------ Study text

The 2022 midterms include the most diverse slate of Republican congressional candidates ever, competing against Democratic candidates who would add to the House’s representatives of color and improve on the Senate’s lack of diversity. But it is also the first cycle since Trump’s presidency, when he set a sharply different tone for his party on race.


It was at a rally with Trump in Arizona this month that Tuberville and Greene made their incendiary comments. At another rally in Wilmington, North Carolina, late last month with a Senate Republican candidate, Rep. Ted Budd, Trump told the audience that President Vladimir Putin of Russia had mentioned “the N-word. You know what the N-word is?” When the audience hooted, he corrected them, “No, no, no, it’s the nuclear word.”


Rep. Alma Adams, D-N.C., who is Black, said, “Donald Trump is fueling this fire.”


Still, a rise in violence recently has given openings to both parties.


In North Florida, a flyer distributed by a Democratic group depicts the face of a Black Republican, Corey Simon, who is challenging a white state senator, on what Republicans have called a shooting target and Democrats call a school easel, with bullets shown strewn underneath. The message was about gun control and school shootings, staples of Democratic campaigns, and identical mailers targeted two other Republican candidates, who are white and Latino.


Republicans say their attacks are capturing voters’ anxieties, not feeding them.


Defending Tuberville, a former football coach at Auburn University, Byron Donalds of Florida, said crime had become a leading issue because of “soft-on-crime policies and progressive prosecutors in liberal cities.” Donalds, one of two Black Republicans in the House, added, “As a coach and mentor to countless Black men, Tommy Tuberville has done more to advance Black lives than most people, especially in the Democratic Party.”


Greene and Tuberville did not respond to requests for comment.


Then there is the Republican mailer in Wisconsin that clearly darkened the face of Barnes.


“If you can’t hear it when they pick up the bullhorn that used to be a dog whistle, you can see it with your own eyes,” said Larson, the Wisconsin state senator.


The darkening of white hands in a stock photo of a barber on a Republican mailer in New Mexico prompted outrage there. The New Mexico Republican Party said that Democrats were trying to divert attention from their record on crime. A Republican leader in the state House of Representatives, Rod Montoya, told The Albuquerque Journal that the hands were darkened to make the flyers “gloomy.”

------------
------ Extracted material

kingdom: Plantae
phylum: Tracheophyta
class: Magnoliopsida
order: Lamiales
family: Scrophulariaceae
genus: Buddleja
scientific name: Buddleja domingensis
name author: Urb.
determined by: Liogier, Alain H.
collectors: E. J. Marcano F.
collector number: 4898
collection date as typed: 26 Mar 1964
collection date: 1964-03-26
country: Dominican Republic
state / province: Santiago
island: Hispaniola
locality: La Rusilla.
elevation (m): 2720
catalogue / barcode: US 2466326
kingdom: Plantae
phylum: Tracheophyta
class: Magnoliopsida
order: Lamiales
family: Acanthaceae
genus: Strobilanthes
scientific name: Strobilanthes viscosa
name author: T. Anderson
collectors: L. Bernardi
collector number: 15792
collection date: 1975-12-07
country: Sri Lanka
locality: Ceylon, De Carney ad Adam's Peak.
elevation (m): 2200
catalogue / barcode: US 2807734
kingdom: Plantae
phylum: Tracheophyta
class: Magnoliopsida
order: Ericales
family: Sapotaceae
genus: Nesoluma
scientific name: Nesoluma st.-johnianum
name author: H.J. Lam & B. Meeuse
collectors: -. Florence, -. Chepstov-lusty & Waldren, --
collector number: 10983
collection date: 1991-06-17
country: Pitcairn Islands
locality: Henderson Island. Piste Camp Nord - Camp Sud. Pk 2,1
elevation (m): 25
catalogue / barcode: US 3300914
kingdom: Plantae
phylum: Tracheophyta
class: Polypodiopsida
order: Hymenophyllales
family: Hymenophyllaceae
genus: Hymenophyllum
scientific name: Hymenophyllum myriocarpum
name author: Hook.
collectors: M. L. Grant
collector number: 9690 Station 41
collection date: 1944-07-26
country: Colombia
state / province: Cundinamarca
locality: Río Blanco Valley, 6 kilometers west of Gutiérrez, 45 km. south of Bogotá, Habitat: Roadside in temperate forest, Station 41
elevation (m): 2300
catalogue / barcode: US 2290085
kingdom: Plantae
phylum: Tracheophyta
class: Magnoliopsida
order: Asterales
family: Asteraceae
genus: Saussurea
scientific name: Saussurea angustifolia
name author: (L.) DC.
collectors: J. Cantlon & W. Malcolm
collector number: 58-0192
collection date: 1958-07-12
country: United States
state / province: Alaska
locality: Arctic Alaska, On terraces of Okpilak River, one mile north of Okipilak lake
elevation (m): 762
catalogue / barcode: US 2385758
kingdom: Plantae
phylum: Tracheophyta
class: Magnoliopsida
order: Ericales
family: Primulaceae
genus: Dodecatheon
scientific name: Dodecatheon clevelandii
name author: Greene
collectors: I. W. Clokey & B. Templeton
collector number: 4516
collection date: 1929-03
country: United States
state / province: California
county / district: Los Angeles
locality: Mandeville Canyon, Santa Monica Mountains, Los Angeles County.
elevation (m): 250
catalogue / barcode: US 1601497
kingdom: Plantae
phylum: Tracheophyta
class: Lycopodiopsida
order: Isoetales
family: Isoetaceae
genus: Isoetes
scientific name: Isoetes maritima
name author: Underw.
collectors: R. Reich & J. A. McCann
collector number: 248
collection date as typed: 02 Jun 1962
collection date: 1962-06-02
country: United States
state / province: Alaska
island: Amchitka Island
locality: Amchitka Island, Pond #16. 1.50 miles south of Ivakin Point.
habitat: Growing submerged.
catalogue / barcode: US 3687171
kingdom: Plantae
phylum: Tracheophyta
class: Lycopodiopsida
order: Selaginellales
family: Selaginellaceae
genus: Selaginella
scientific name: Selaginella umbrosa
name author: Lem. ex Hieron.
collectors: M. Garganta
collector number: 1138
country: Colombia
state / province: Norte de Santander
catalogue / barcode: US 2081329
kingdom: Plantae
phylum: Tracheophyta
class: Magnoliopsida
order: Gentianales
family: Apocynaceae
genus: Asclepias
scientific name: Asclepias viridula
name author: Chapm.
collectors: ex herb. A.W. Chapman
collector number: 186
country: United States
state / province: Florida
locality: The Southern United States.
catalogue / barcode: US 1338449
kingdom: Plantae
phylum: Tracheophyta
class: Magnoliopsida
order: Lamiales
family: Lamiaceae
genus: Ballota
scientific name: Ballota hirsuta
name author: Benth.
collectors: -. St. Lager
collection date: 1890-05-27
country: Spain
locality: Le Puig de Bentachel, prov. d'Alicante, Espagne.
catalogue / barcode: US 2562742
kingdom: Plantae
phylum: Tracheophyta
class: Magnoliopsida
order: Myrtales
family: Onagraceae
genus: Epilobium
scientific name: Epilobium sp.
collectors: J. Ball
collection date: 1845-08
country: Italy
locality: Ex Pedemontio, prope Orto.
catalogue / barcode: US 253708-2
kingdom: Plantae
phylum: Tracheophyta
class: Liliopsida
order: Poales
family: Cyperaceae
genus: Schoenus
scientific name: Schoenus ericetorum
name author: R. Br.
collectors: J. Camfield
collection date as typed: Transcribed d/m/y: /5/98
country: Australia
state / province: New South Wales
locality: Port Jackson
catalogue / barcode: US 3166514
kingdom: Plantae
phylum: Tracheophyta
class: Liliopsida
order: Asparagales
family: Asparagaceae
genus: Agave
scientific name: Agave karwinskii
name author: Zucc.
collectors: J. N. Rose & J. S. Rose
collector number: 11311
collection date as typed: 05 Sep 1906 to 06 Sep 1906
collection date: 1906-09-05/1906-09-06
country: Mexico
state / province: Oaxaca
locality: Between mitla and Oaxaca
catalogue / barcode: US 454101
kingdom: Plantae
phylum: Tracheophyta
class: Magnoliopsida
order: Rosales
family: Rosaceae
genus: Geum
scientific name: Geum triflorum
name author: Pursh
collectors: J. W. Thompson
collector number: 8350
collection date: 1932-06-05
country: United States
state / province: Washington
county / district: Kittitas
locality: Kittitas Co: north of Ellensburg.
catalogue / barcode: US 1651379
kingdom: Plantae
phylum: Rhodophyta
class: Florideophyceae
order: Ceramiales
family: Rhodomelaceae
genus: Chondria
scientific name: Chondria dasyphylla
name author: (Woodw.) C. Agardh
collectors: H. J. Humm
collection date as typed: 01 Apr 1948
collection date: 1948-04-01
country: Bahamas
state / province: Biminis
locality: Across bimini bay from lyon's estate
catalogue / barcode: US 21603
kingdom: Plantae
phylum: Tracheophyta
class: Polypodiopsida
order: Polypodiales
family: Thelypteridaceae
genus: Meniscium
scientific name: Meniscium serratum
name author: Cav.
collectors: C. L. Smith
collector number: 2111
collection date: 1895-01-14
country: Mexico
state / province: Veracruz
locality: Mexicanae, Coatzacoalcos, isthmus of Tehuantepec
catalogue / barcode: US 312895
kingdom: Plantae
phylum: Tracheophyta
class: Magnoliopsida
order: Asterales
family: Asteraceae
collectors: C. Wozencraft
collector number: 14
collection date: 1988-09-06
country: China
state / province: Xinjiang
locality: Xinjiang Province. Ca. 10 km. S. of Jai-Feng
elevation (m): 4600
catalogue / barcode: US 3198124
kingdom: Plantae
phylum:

------------

* Problem description *
In the passage on race in the 2022 midterms, rewrite the paragraph that begins "In North Florida, a flyer" as a short bulleted list that keeps its main facts. The dataset entries are separate material and have no connection to the passage.

* Answer section *
- A Democratic group in North Florida distributed a flyer showing the face of Corey Simon, a Black Republican challenging a white state senator.
- The face appears on an object that Republicans have called a shooting target and Democrats call a school easel, with bullets strewn underneath.
- The flyer's message concerned gun control and school shootings, which are staples of Democratic campaigns.
- Identical mailers targeted two other Republican candidates, one white and one Latino.